## begin Records for the exercise
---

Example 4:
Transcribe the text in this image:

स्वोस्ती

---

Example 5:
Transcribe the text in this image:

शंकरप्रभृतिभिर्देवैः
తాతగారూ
## end Records for the exercise
Work required.
Can you copy each of these lines word for word?

Task output.
---

Example 4:
Transcribe the text in this image:

स्वोस्ती

---

Example 5:
Transcribe the text in this image:

शंकरप्रभृतिभिर्देवैः
తాతగారూ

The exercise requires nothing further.